Today, the location of the underground city is no longer a secret to anyone: it is hiding in the bowels of the Owl Mountains in Lower Silesia, 80 kilometers from the Polish city of Wroclaw. According to Hitler's plan, the object "Giant" was to replace his headquarters "Wolf's Lair", designed to monitor operations in the East. Did the Fuhrer's ambitious plans come true?
Project "Giant"
The starting point for the construction was the largest castle in Silesia - Ksi, confiscated by the Nazis in 1944. Almost immediately, underground work began there. The people who caught this moment are still alive. 81-year-old Dorota Stemlovskaya, as a child, lived in the castle at that time. Her family served with the former owners of Ksienz. She remembers the arrival of engineers and the explosions that soon began to come from underground. Even then, rumors spread among local residents that housing for Hitler was being built underground.
However, it soon became clear that this was not just a cozy nest. In the rock under the castle, 2 kilometers of tunnels were cut and an elevator shaft 50 meters deep was built. The castle itself and its dungeons were supposed to become the headquarters and housing for Hitler, and what was deeper underground was intended to protect the Wehrmacht. In this complex, the Nazis planned to place arms factories for the production of the coveted "weapons of retaliation", at worst, hangars for assembling aircraft. It is no coincidence that the Nazis moved several large enterprises, such as the Kgirr machine-building plant, to these places. Even today, in the Owl Mountains, you can find abandoned barracks, construction warehouses, and tunnels started. True, most of them are covered with construction waste or completely cemented.
High price
No one knows whether the Nazis managed to complete the construction of the facility and how much they were able to realize their plans. Hard rock significantly slowed down the work, but it perfectly protected the structure from bombing.

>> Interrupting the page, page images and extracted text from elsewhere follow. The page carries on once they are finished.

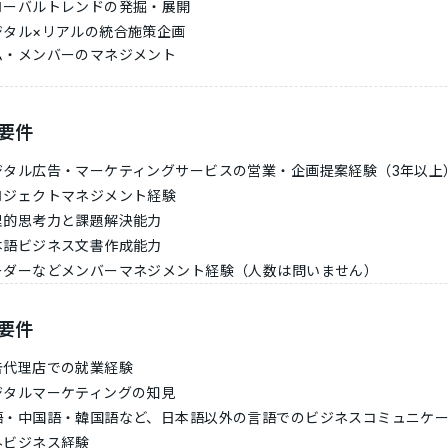
ローバルトレンドの発掘・展開
ジタル×リアルの統合施策企画
ム・メンバーのマネジメント
要件
ジタル広告・マーケティングサービスの営業・企画提案経験（3年以上
ロジェクトマネジメント経験
理的思考力と課題解決能力
本語ビジネス文書作成能力
ーダーなどメンバーマネジメント経験（人数は問いません）
要件
告代理店での就業経験
ジタルマーケティングの知見
語・中国語・韓国語など、日本語以外の言語でのビジネスコミュニケ
外ビジネス経験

The first stage of work was the most difficult. The Nazis used concentration camp prisoners as labor mainly from Auschwitz: Poles, Italians and Russians. According to rough estimates, 13 thousand people worked on the "Giant" project. The underground work was hard and dangerous. In addition, typhoid fever and other diseases claimed the lives of hundreds of people. The bodies of many of those killed at the site have never been found. Apparently, they were left in the tunnels of the "Giant".
All in vain
Despite the attracted material and human resources, the construction was not accelerated, much less completed. The Soviet army was rapidly advancing towards Berlin. In January 1945, her route passed the Owl Mountains. This forced the Nazis to brick up all the entrances and exits to the underground city. On this page, his story was cut short …
In search of treasures
According to one hypothesis, when the Nazis realized that the construction of the underground city could not be completed, they turned the "Giant" into a huge cache. There is a hope that there are material and cultural values looted during the war from all over the world. Including the legendary Amber Room, and one of the famous "golden trains" of the Third Reich, on which the Nazis tried to take their treasures out of crushed Germany.

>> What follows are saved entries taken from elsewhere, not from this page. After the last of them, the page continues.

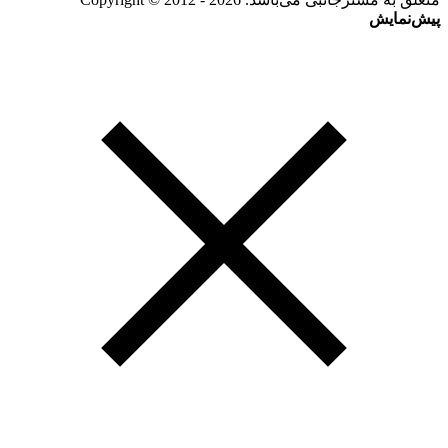
پیش‌نمایش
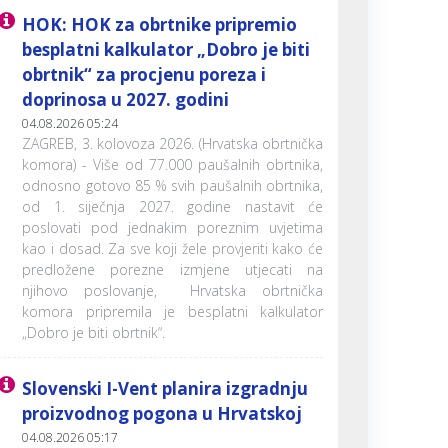
HOK: HOK za obrtnike pripremio
besplatni kalkulator „Dobro je biti
obrtnik“ za procjenu poreza i
doprinosa u 2027. godini
04.08.2026 05:24
ZAGREB, 3. kolovoza 2026. (Hrvatska obrtnička
komora) - Više od 77.000 paušalnih obrtnika,
odnosno gotovo 85 % svih paušalnih obrtnika,
od 1. siječnja 2027. godine nastavit će
poslovati pod jednakim poreznim uvjetima
kao i dosad. Za sve koji žele provjeriti kako će
predložene porezne izmjene utjecati na
njihovo poslovanje, Hrvatska obrtnička
komora pripremila je besplatni kalkulator
„Dobro je biti obrtnik“.
Slovenski I-Vent planira izgradnju
proizvodnog pogona u Hrvatskoj
04.08.2026 05:17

In the book of the Polish writer Joanna Lamparska “The Golden Train. A Brief History of Madness”contains information about the interrogation of SS officer Herbert Klose. According to the Nazi, in 1944, the police chief of the city of Wroclaw asked him to help hide the iron boxes with valuables stored at the headquarters. The boxes without any identification marks were hermetically sealed.
On the appointed day, due to his injury, Klose could not be present during the transportation. Nevertheless, he knew that the boxes were taken to different places. Whether this is true or not is a big question. However, such testimonies inspire treasure seekers to exploits. Who knows - maybe this really isn't just a legend? And someday luck, spreading its arms, will step towards them.